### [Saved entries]
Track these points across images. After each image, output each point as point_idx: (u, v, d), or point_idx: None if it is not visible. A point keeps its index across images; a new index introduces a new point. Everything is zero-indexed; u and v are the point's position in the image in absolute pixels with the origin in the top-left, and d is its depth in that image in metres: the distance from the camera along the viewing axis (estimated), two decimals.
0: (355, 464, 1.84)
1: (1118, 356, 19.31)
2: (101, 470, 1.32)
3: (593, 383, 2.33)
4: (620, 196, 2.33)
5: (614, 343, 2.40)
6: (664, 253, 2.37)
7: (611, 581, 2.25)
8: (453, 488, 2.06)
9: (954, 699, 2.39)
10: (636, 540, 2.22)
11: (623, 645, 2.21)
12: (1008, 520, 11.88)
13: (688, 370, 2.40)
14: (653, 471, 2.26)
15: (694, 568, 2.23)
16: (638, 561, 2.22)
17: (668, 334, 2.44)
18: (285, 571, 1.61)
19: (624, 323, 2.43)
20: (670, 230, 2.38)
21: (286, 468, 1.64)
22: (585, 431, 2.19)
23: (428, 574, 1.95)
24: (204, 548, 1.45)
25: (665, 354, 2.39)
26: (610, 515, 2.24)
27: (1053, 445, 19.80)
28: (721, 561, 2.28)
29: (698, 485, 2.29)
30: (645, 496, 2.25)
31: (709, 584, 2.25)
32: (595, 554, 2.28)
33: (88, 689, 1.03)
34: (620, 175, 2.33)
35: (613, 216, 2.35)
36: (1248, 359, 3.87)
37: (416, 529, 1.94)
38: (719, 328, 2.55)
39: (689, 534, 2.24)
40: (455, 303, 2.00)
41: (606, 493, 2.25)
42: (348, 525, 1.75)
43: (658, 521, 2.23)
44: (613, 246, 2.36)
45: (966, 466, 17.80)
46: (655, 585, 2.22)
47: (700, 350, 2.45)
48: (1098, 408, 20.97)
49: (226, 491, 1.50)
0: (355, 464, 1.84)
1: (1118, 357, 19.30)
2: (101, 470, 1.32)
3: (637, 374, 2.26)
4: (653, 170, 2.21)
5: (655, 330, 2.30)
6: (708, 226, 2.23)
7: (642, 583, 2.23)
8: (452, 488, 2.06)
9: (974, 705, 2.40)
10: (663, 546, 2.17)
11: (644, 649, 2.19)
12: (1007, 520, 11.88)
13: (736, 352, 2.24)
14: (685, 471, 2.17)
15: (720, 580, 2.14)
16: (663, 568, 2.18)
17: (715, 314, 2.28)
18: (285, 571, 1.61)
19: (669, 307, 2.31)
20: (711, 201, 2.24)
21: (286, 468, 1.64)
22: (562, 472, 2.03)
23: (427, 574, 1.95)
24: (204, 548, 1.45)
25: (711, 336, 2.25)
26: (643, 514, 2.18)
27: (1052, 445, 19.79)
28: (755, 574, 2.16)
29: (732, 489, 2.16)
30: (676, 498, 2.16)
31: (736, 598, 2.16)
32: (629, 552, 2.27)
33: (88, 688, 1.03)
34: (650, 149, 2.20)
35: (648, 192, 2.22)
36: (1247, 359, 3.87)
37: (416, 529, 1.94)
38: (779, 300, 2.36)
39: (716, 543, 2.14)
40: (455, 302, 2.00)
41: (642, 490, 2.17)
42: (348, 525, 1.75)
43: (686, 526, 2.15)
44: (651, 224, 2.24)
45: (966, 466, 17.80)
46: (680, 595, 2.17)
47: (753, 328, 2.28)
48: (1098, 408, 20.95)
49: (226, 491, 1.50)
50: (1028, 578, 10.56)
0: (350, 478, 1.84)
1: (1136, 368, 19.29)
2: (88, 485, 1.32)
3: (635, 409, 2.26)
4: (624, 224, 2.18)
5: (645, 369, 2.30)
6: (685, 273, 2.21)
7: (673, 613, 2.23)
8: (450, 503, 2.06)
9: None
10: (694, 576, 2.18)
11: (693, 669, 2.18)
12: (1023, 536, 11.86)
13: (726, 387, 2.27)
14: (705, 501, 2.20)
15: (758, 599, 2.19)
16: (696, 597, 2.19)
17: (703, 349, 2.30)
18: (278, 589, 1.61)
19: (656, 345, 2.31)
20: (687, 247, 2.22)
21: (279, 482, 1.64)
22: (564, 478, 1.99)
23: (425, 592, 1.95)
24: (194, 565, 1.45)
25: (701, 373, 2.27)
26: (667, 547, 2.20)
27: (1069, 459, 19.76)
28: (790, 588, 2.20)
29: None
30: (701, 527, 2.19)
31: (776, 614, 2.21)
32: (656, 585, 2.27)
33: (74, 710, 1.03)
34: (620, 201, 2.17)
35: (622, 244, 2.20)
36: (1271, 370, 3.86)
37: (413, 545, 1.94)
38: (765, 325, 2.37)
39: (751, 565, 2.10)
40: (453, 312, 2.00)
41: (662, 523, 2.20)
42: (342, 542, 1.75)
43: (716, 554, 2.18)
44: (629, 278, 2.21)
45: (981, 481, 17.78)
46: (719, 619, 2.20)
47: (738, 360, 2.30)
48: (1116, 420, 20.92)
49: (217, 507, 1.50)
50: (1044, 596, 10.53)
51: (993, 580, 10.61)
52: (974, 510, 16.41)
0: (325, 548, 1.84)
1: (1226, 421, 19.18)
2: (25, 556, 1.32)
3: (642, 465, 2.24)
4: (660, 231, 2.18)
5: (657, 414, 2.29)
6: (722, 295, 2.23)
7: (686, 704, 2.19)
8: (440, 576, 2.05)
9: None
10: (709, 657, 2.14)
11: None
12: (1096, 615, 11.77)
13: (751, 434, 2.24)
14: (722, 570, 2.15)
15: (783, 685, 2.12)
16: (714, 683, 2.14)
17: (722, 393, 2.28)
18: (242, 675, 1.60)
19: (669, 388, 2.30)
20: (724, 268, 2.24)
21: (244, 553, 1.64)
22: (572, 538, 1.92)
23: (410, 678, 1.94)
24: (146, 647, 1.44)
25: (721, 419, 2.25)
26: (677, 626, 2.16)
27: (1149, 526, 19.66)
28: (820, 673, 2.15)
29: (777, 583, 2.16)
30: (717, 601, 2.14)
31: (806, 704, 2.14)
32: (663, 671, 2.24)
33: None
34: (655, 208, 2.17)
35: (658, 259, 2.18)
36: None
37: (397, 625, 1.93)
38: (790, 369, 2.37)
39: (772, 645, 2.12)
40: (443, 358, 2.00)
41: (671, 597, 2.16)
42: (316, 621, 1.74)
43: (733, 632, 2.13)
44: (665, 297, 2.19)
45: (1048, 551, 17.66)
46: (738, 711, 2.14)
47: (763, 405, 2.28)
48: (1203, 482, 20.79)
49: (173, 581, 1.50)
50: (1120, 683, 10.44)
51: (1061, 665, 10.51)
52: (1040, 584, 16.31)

==

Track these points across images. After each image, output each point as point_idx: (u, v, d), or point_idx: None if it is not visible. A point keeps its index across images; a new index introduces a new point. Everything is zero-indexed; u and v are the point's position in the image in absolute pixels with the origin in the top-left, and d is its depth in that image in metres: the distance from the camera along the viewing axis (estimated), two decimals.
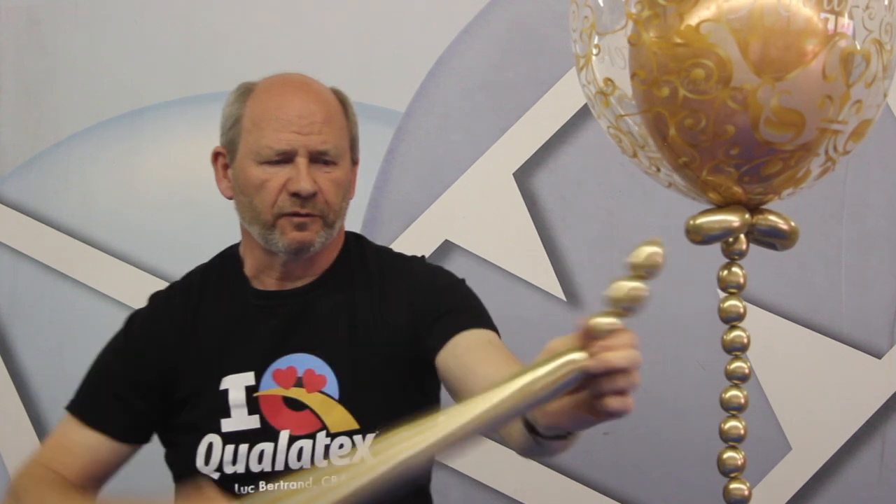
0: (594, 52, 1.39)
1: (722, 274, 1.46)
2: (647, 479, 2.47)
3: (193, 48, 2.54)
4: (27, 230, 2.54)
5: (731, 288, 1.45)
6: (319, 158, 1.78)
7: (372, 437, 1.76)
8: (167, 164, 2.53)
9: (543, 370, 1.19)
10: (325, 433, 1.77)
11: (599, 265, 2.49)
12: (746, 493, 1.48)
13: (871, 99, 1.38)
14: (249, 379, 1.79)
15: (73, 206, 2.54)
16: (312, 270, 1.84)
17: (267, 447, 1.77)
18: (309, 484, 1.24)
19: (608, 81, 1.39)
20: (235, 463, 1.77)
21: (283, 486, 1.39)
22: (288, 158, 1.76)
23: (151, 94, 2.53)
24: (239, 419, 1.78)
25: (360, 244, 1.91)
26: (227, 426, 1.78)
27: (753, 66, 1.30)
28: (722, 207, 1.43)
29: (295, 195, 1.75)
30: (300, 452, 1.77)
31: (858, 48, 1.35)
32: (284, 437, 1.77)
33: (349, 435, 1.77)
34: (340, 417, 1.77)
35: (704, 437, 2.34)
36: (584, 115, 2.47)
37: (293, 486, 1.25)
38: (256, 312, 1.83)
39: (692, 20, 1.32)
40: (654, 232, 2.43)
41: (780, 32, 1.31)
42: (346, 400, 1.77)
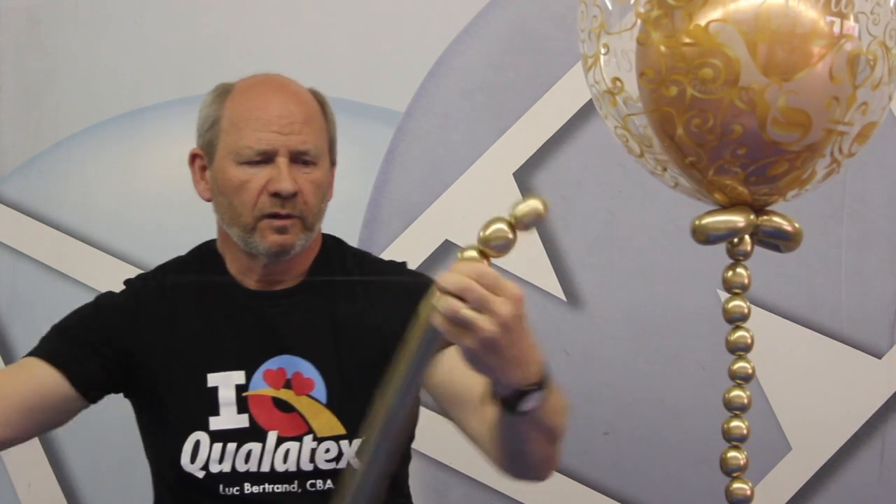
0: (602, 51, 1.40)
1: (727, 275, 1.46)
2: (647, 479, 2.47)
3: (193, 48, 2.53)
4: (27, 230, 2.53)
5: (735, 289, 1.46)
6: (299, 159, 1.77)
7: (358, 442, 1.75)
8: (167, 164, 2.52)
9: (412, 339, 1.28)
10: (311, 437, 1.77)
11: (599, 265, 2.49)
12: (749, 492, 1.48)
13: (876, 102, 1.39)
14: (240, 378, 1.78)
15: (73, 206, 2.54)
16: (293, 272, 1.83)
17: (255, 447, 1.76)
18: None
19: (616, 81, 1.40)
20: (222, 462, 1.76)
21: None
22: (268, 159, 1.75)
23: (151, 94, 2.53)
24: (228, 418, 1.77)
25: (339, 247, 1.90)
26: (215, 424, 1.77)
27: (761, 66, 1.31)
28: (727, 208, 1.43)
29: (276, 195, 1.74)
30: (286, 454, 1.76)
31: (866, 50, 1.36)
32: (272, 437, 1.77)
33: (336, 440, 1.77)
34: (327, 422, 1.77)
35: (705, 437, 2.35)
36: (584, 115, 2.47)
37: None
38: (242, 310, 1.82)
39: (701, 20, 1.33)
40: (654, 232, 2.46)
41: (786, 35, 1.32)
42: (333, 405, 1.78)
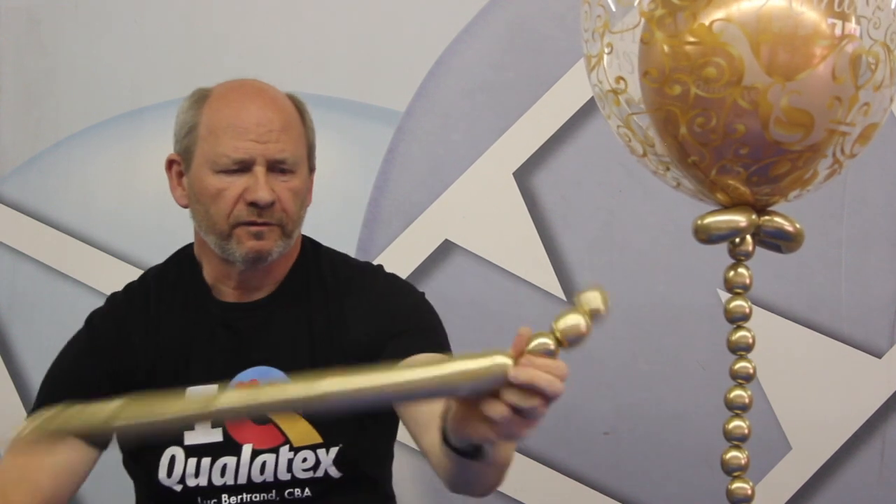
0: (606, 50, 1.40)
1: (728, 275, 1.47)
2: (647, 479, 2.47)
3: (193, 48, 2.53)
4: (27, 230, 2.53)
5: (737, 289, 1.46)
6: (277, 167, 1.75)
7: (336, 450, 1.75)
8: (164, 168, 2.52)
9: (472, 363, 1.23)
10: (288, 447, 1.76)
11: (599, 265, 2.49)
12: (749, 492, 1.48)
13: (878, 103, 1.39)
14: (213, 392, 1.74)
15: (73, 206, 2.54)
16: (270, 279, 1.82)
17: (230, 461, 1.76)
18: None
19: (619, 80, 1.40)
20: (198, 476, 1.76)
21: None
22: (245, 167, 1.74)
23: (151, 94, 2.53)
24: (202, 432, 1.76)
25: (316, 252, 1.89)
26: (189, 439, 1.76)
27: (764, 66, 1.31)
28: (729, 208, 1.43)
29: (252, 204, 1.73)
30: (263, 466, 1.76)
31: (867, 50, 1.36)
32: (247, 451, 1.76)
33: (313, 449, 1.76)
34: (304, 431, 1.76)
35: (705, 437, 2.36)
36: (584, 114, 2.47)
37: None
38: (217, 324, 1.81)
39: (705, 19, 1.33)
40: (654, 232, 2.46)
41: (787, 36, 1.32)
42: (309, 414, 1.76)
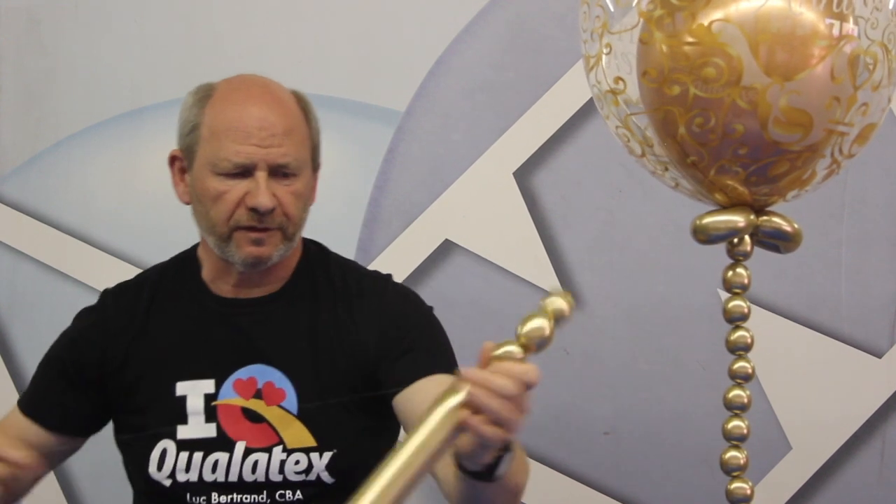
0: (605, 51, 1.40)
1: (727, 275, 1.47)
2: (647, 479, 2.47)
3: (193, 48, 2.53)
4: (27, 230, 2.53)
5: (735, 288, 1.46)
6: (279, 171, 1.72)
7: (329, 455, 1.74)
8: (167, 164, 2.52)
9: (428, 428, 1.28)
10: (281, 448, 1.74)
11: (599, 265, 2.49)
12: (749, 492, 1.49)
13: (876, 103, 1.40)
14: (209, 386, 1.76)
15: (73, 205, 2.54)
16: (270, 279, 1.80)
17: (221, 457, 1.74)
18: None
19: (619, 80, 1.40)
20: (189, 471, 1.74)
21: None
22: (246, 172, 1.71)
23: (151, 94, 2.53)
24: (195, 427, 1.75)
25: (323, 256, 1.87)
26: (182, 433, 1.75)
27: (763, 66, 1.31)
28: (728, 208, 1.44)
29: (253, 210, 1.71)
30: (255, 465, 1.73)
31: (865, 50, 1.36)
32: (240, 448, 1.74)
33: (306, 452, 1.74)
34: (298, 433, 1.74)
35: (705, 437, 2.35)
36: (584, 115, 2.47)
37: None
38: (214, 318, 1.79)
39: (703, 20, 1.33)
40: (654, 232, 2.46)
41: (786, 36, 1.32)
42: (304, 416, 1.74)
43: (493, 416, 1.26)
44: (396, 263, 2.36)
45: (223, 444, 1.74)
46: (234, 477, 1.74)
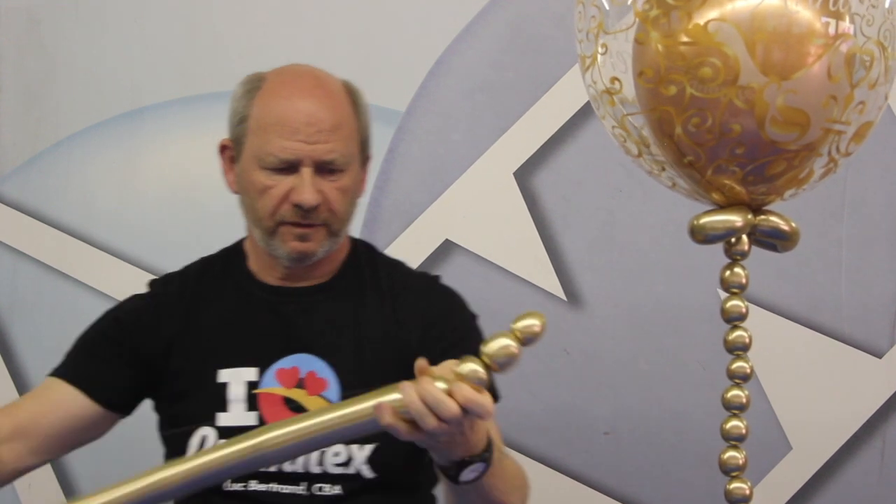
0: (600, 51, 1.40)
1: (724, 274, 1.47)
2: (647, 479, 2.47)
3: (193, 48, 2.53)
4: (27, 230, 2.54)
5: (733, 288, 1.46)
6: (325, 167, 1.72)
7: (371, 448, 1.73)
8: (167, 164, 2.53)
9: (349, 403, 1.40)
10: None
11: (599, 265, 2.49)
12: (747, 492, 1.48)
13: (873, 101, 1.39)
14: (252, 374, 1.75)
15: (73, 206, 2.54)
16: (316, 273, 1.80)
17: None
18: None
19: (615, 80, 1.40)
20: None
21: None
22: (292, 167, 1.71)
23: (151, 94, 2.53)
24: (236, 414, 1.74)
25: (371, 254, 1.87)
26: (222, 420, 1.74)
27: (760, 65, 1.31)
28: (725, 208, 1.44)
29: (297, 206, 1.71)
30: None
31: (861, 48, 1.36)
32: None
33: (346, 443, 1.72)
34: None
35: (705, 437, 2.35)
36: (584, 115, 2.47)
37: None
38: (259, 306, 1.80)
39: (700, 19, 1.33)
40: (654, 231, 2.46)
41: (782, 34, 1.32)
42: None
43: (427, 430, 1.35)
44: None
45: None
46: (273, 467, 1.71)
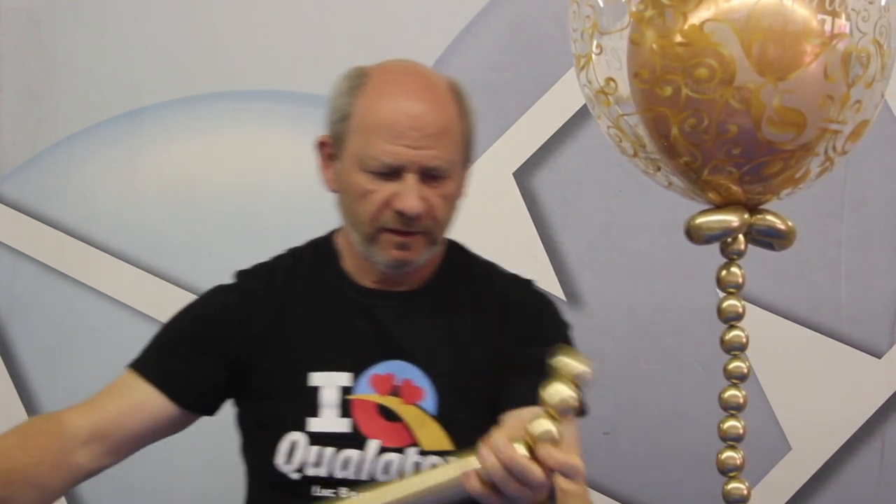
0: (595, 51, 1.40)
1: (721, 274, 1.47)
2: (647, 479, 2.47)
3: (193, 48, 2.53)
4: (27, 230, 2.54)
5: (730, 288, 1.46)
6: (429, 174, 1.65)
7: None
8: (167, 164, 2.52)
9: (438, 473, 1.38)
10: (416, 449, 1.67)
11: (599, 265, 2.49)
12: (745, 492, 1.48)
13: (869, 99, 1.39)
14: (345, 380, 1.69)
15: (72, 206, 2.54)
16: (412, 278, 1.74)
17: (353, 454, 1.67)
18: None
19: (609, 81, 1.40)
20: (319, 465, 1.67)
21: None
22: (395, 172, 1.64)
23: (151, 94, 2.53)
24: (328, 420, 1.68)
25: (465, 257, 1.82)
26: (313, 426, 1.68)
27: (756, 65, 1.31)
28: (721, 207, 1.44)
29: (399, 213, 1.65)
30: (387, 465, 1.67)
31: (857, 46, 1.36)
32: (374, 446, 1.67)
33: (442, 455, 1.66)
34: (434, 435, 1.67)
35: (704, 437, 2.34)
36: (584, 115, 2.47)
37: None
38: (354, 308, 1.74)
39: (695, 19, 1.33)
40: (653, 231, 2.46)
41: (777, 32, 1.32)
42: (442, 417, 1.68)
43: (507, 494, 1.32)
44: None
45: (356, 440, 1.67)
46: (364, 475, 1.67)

==

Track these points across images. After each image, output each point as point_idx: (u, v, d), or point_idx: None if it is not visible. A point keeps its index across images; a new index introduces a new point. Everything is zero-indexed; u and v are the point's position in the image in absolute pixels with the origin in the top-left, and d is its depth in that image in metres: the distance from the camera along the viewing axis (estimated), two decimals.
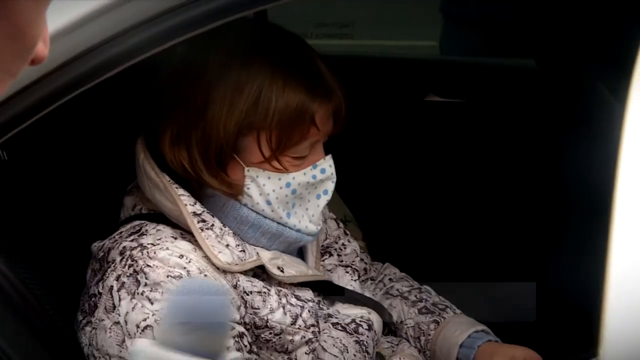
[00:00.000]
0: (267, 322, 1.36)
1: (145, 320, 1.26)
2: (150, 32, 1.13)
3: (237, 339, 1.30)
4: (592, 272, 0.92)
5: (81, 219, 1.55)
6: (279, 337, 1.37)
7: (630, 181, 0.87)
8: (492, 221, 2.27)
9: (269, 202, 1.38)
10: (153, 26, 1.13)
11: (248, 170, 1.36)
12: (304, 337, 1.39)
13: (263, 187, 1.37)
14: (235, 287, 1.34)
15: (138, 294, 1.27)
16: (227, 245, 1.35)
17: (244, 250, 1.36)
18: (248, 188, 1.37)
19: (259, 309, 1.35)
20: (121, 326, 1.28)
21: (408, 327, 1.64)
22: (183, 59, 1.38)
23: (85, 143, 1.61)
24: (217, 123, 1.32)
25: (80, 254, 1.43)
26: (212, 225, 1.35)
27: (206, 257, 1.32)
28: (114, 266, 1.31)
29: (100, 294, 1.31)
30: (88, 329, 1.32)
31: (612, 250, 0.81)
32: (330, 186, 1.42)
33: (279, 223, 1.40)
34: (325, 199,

### [Task brief]
Reproduce only the lines above, starting at the line with "5: (614, 343, 2.40)" and ending at the line with "35: (613, 216, 2.35)", exactly as written.

### [Result]
5: (614, 343, 2.40)
6: (664, 253, 2.37)
7: (611, 581, 2.25)
8: (453, 488, 2.06)
9: (954, 699, 2.39)
10: (636, 540, 2.22)
11: (623, 645, 2.21)
12: (1008, 520, 11.88)
13: (688, 370, 2.40)
14: (653, 471, 2.26)
15: (694, 568, 2.23)
16: (638, 561, 2.22)
17: (668, 334, 2.44)
18: (285, 571, 1.61)
19: (624, 323, 2.43)
20: (670, 230, 2.38)
21: (286, 468, 1.64)
22: (585, 431, 2.19)
23: (428, 574, 1.95)
24: (204, 548, 1.45)
25: (665, 354, 2.39)
26: (610, 515, 2.24)
27: (1053, 445, 19.80)
28: (721, 561, 2.28)
29: (698, 485, 2.29)
30: (645, 496, 2.25)
31: (709, 584, 2.25)
32: (595, 554, 2.28)
33: (88, 689, 1.03)
34: (620, 175, 2.33)
35: (613, 216, 2.35)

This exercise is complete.